No Planalto, a leitura de inconstitucionalidade em relação à escolha deliberada de Martins como o sucessor de Dodge é minimizada. “Eu não li em lugar algum que o presidente é obrigado a indicar (o nome) antes do término do prazo. Nem na lei complementar do Ministério Público. De repente, estou enganado, mas não li em lugar nenhum”, frisou o ministro-chefe da Secretaria-Geral, Jorge Oliveira, nesta quinta-feira (29/8), após cerimônia de lançamento de um projeto de combate à criminalidade.

O ministro, que também ocupa a subchefia de Assuntos Jurídicos da Presidência da República, é um dos principais conselheiros de Bolsonaro. Tem, inclusive, auxiliado o presidente em entrevistas de indicados à PGR. Oliveira destacou que o chefe do Planalto avalia todos os nomes apresentados a ele. “O tempo de decisão é do presidente. A escolha é dele diante das informações que tem. Em não havendo essa informação em tempo hábil, quer seja para que se normalize, ou mesmo até o término do mandato, há uma previsão expressa de quem conduz na interinidade. Hoje, seria o dr. Alcides”, sustentou.

A pretensão de Bolsonaro não foi bem-vista por membros do MPF. Integrante do Conselho Superior do órgão, o subprocurador-geral da República, Nicolao Dino, comentou que “uma eventual interinidade, de caráter indefinido ou permanente, frustra o complexo sistema de formação de vontades na escolha do PGR”. “Um PGR ‘biônico’ não cabe no figurino constitucional, que prevê indicação do presidente da República e aprovação pelo Senado”, afirmou.

Para Dino, seria recomendável que Bolsonaro priorizasse a lista tríplice formulada pela ANPR, mesmo que não seja obrigado a indicar algum dos três nomes do documento.
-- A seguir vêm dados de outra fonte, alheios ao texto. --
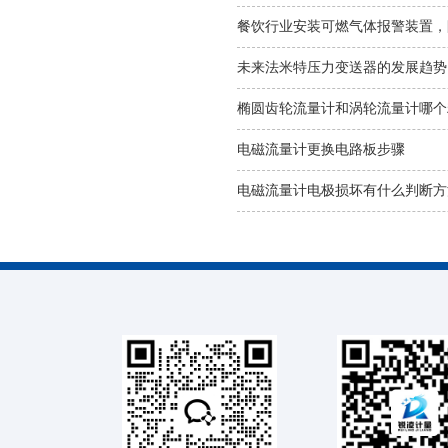
餐饮行业安装可燃气体报警装置，
未来法米特压力变送器的发展趋势
椭圆齿轮流量计和涡轮流量计哪个
电磁流量计更换电路板步骤
电磁流量计电极损坏有什么判断方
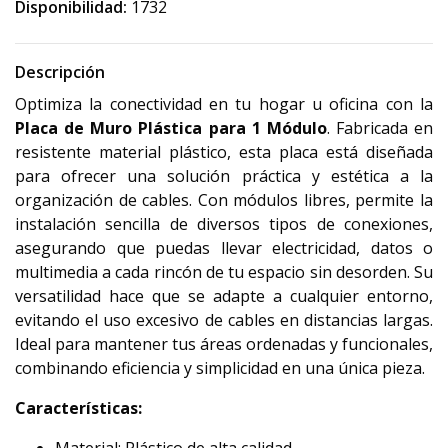
Disponibilidad:
1732
Descripción
Optimiza la conectividad en tu hogar u oficina con la
Placa de Muro Plástica para 1 Módulo
. Fabricada en
resistente material plástico, esta placa está diseñada
para ofrecer una solución práctica y estética a la
organización de cables. Con módulos libres, permite la
instalación sencilla de diversos tipos de conexiones,
asegurando que puedas llevar electricidad, datos o
multimedia a cada rincón de tu espacio sin desorden. Su
versatilidad hace que se adapte a cualquier entorno,
evitando el uso excesivo de cables en distancias largas.
Ideal para mantener tus áreas ordenadas y funcionales,
combinando eficiencia y simplicidad en una única pieza.
Características:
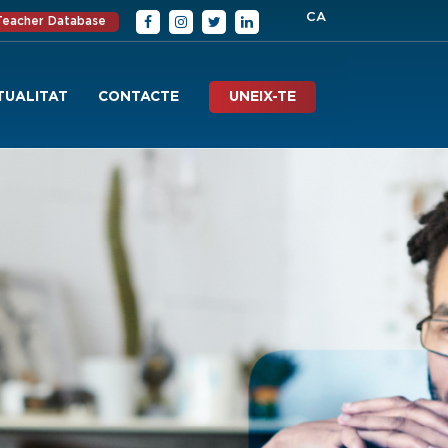
CA
 Teacher Database
TUALITAT
CONTACTE
UNEIX-TE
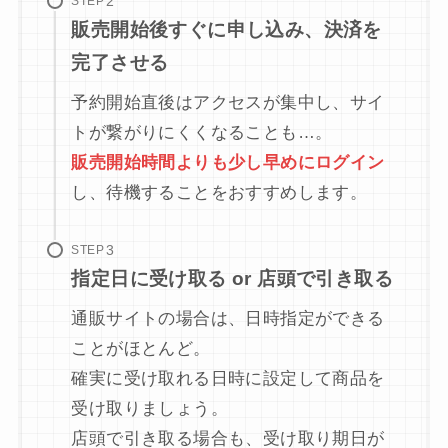
STEP
販売開始後すぐに申し込み、決済を
完了させる
予約開始直後はアクセスが集中し、サイ
トが繋がりにくくなることも…。
販売開始時間よりも少し早めにログイン
し、待機することをおすすめします。
STEP
指定日に受け取る or 店頭で引き取る
通販サイトの場合は、日時指定ができる
ことがほとんど。
確実に受け取れる日時に設定して商品を
受け取りましょう。
店頭で引き取る場合も、受け取り期日が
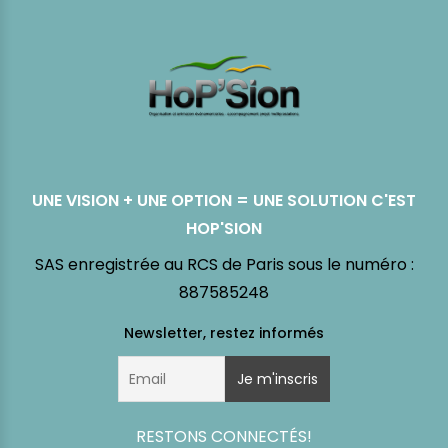
UNE VISION + UNE OPTION = UNE SOLUTION C'EST
HOP'SION
SAS enregistrée au RCS de Paris sous le numéro :
887585248
RESTONS CONNECTÉS!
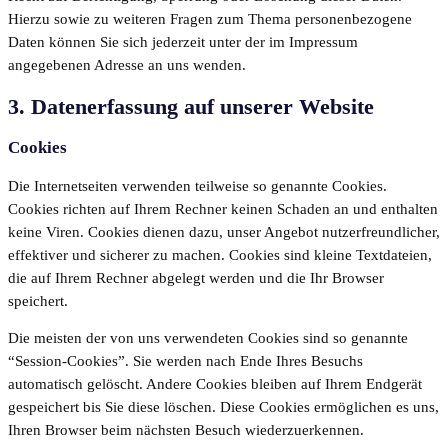
Hierzu sowie zu weiteren Fragen zum Thema personenbezogene
Daten können Sie sich jederzeit unter der im Impressum
angegebenen Adresse an uns wenden.
3. Datenerfassung auf unserer Website
Cookies
Die Internetseiten verwenden teilweise so genannte Cookies.
Cookies richten auf Ihrem Rechner keinen Schaden an und enthalten
keine Viren. Cookies dienen dazu, unser Angebot nutzerfreundlicher,
effektiver und sicherer zu machen. Cookies sind kleine Textdateien,
die auf Ihrem Rechner abgelegt werden und die Ihr Browser
speichert.
Die meisten der von uns verwendeten Cookies sind so genannte
“Session-Cookies”. Sie werden nach Ende Ihres Besuchs
automatisch gelöscht. Andere Cookies bleiben auf Ihrem Endgerät
gespeichert bis Sie diese löschen. Diese Cookies ermöglichen es uns,
Ihren Browser beim nächsten Besuch wiederzuerkennen.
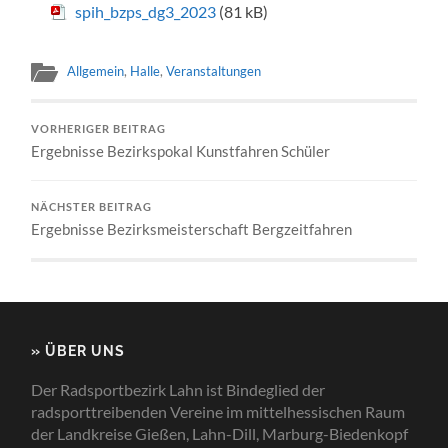
spih_bzps_dg3_2023
(81 kB)
Allgemein
,
Halle
,
Veranstaltungen
VORHERIGER BEITRAG
Ergebnisse Bezirkspokal Kunstfahren Schüler
NÄCHSTER BEITRAG
Ergebnisse Bezirksmeisterschaft Bergzeitfahren
» ÜBER UNS
Der Radsportbezirk Lahn ist Bindeglied der
radsporttreibenden Vereine im mittelhessischen Raum
der Landkreise Gießen, Lahn-Dill, Marburg-Biedenkopf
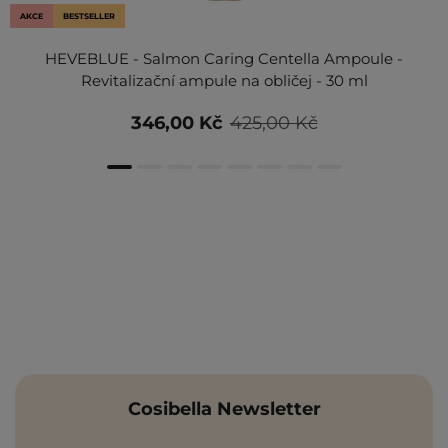
AKCE
BESTSELLER
HEVEBLUE - Salmon Caring Centella Ampoule -
Revitalizační ampule na obličej - 30 ml
346,00 Kč
425,00 Kč
Cosibella Newsletter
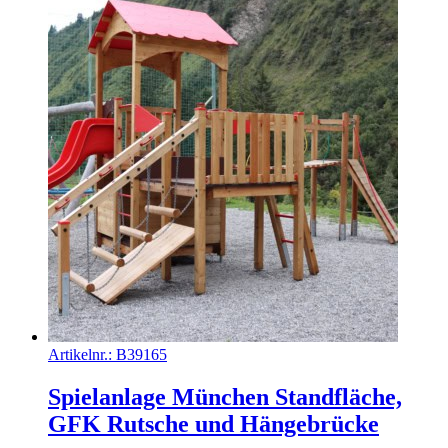
Artikelnr.:
B39165
Spielanlage München Standfläche,
GFK Rutsche und Hängebrücke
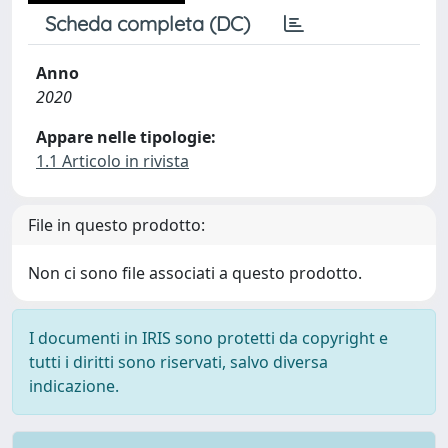
Scheda completa (DC)
Anno
2020
Appare nelle tipologie:
1.1 Articolo in rivista
File in questo prodotto:
Non ci sono file associati a questo prodotto.
I documenti in IRIS sono protetti da copyright e
tutti i diritti sono riservati, salvo diversa
indicazione.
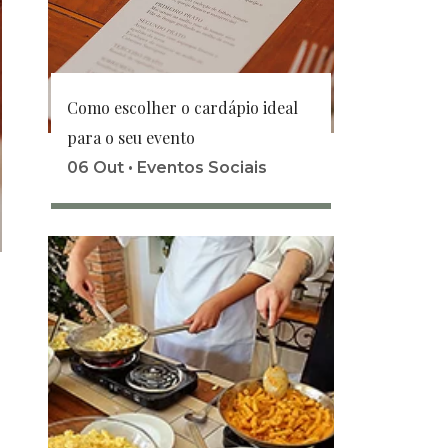
Como escolher o cardápio ideal
para o seu evento
06 Out •
Eventos Sociais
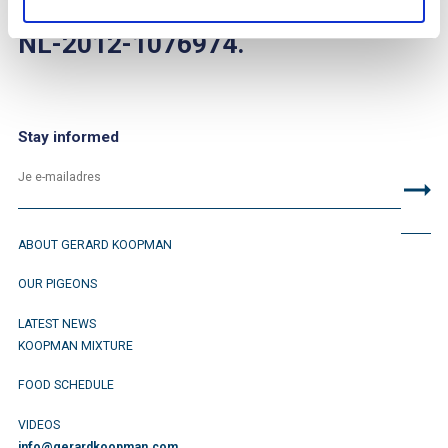
NL-2012-1076974.
Stay informed
ABOUT GERARD KOOPMAN
OUR PIGEONS
LATEST NEWS
KOOPMAN MIXTURE
FOOD SCHEDULE
VIDEOS
info@gerardkoopman.com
Neste ano, além de Luiza Frischeisen, estão na relação o subprocurador-geral da República Mário Bonsaglia e o procurador regional da República Blal Dalloul.

“Embora não haja previsão constitucional, a lista se tornou um costume. Ela vem sendo observada desde a indicação do Cláudio Fonteles (PGR indicado por Lula em 2003). Seria extremamente significativa a observância da lista, mantendo-se o costume constitucional já introduzido”, opinou Dino.

O pensamento é compartilhado por analistas jurídicos. Professor da Faculdade de Direito da UnB, Alexandre Bernardino classificou a decisão de Bolsonaro como “completamente inusitada” e que “deslegitima a escolha de um procurador-geral da República”. “Foi criada uma tradição, a partir da escolha dos últimos PGRs, de se optar pelos nomes selecionados para integrar a lista tríplice, pois ela tem legitimidade junto aos procuradores”, explicou.

Bernardino alertou que a decisão de Bolsonaro pode afetar a independência do MPF. “O processo federal deve ser independente. É importante que tenhamos uma instituição sólida na democracia brasileira e que a Presidência da República não interfira nisso. A sociedade deseja uma atuação do MPF isenta e imparcial, e a Constituição propugna para que ele haja dessa forma”, explicou.

Para a advogada constitucionalista Vera Chemin, Bolsonaro não está de todo errado. “Talvez, o presidente esteja em dúvida de quem vai colocar e é provável que queira testar alguém que realmente coaduna com aquilo que ele espera de um PGR”, disse. Chemin reconheceu, porém, “que seria um desrespeito à instituição do MPF não escolher um dos três nomes da lista tríplice”.